Gen. 7:17 And the flood was forty days upon the earth; and the waters increased, and bare up the ark, and it was lift up above the earth. 

Gen. 7:18 And the waters prevailed, and were increased greatly upon the earth; and the ark went upon the face of the waters. 

Gen. 7:19 And the waters prevailed exceedingly upon the earth; and all the high hills, that were under the whole heaven, were covered. 

Gen. 7:20 Fifteen cubits upward did the waters prevail; and the mountains were covered. 


Observations:


Gen. 7:21 And all flesh died that moved upon the earth, both of fowl, and of cattle, and of beast, and of every creeping thing that creepeth upon the earth, and every man: 

Gen. 7:22 All in whose nostrils was the breath of life, of all that was in the dry land, died. 

Gen. 7:23 And every living substance was destroyed which was upon the face of the ground, both man, and cattle, and the creeping things, and the fowl of the heaven; and they were destroyed from the earth: and Noah only remained alive, and they that were with him in the ark.


God emphasizes that every living thing that moved on the earth died—literally, physically.  This included birds, cattle, beasts, creeping things and mankind.  Only those in the ark survived.

 

In a conversation with my hubby, we were discussing why God chose to destroy all the creatures as well as man.  I thought Deuteronomy 7:22 gave a clue.

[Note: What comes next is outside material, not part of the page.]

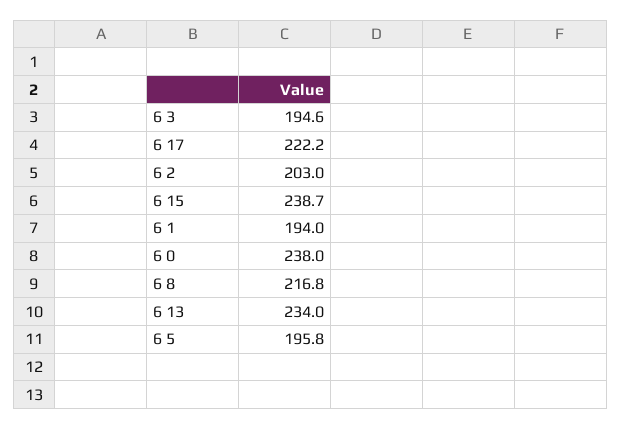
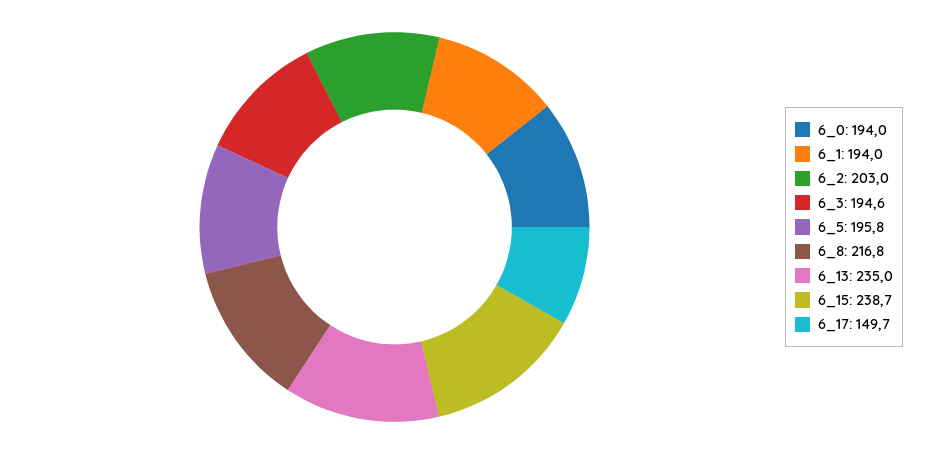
6 17: 222.2 -> 149.7
6 0: 238 -> 194
6 13: 234 -> 235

Deuteronomy 7:22 “And the LORD thy God will put out those nations before thee by little and little: thou mayest not consume them at once, lest the beasts of the field increase upon thee.”


If he hadn’t, man would have been way outnumbered and his chances of survival threatened by the imbalance.


Gen. 7:24 And the waters prevailed upon the earth an hundred and fifty days.


I listened to a message by Adrian Rogers from which I made quite a few notes.  It was a wonderful comparison of the story of Noah with Jesus as our ark of salvation (cf 1Peter 3).



Ephesians 2:8–10 “For by grace are ye saved through faith; and that not of yourselves: it is the gift of God: Not of works, lest any man should boast. For we are his workmanship, created in Christ Jesus unto good works, which God hath before ordained that we should walk in them.”


Salvation comes by grace (cf Gen 6:8); through faith (Noah had to enter the ark, Gen 7:16); unto good works (Noah and his family were to replenish the earth, Gen 9:1).